To support more active and equitable participation of women in the economy and land ownership, we will also need to address the lack of financial opportunities currently available to women in dozens of countries. Concern-led like Village Savings and Loans and Women’s Support Groups work to build financial literacy and equity within communities.
8. Waiting to get married
One of the most common threats to education is child marriage. The terms early or forced marriage are a bit more descriptive as it’s clear that marriage for girls (some as young as 15) is not by choice. Often, they’re married to much older men who can provide for them in cases where their own families cannot. This not only opens girls up to losing out on their education, but also exposes them to higher risks of sexual abuse and domestic violence. UNICEF estimates that approximately 650 million girls and women alive today were married before their 18th birthday.
9. Partners who are actually partners
Even if women wait to get married, they are more likely to spend more time at home focusing on the unpaid domestic labour — especially with children. Programmes at Concern like Umodzi in Malawi teach the importance of husbands and wives supporting each other. That support includes household chores and splitting childcare duties, but also means emotionally supporting one another as a team. (“Umodzi” means “united” in the Chichewa language, and the full name of the program is “Mutu Umodzi Susenza Denga” — “One Head Cannot Hold up the Roof.”)
10. More women in leadership
One of the biggest issues around gender equality in the workplace is a lack of women in leadership. A recent study conducted by McKinsey reveals a “broken rung” on the career ladder that is nowhere close to being fixed. For every 100 men promoted into leadership roles, only 87 women reach the same promotion — and only 82 women of colour.
This problem persists in other forms of leadership: Globally, women make up less than 25% of parliamentary bodies. We’ll see gender equality when there’s a greater balance in these leadership roles.
11. Media and community support for gender equality
Support beyond homes, schools, and workplaces is required for true, sustainable gender equality. This includes how local, national, and international media reinforce the importance of gender equality, as well as how key messages around equity are supported by the community — including religious leaders, elected representatives, and other figures of influence. Gender equality isn’t one-and-done, it requires constant support and maintenance.
12. Laws that support gender equality
On average, women have just 75% of the same rights as men. In order to sustain gender equality, it will need to be backed by laws that prohibit discrimination in the workplace on the basis of gender and criminalise domestic violence, sexual harassment, and marital rape.
13. Policies informed by gender equality
Other policies benefit from the involvement of women and girls with a focus on gender equity. This looks like women participating in peace processes and having a seat at other decision-making tables, workplaces and schools accommodating maternity leaves, lactating mothers, and menstrual health, abolishing the “pink tax,” and addressing period poverty.
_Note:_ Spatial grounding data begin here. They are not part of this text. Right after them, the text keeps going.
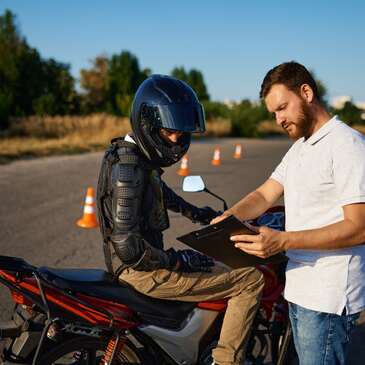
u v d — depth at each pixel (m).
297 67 2.32
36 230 7.02
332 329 2.36
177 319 2.82
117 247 2.52
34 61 34.66
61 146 19.39
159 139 2.67
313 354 2.40
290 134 2.41
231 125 35.06
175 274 2.74
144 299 2.77
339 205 2.28
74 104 39.41
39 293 2.52
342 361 2.43
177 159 2.74
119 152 2.61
Involving women in the shaping of a society at all levels will help to ensure that these issues are accounted for and that gender equality can continue to flourish.
Gender equality: Concern’s response
Gender equality is one of the main pillars of Concern’s work and its importance cannot be understated. All of Concern’s programming, from health and nutrition to emergency response, happens through a gender transformative lens.
This means that we don’t simply work around existing gender differences or inequalities. Instead, we critically examine and challenge gender norms and dynamics in order to build equity and make greater, more sustainable progress towards ending extreme poverty. Where it makes sense, we also build and strengthen systems to support that level of equality.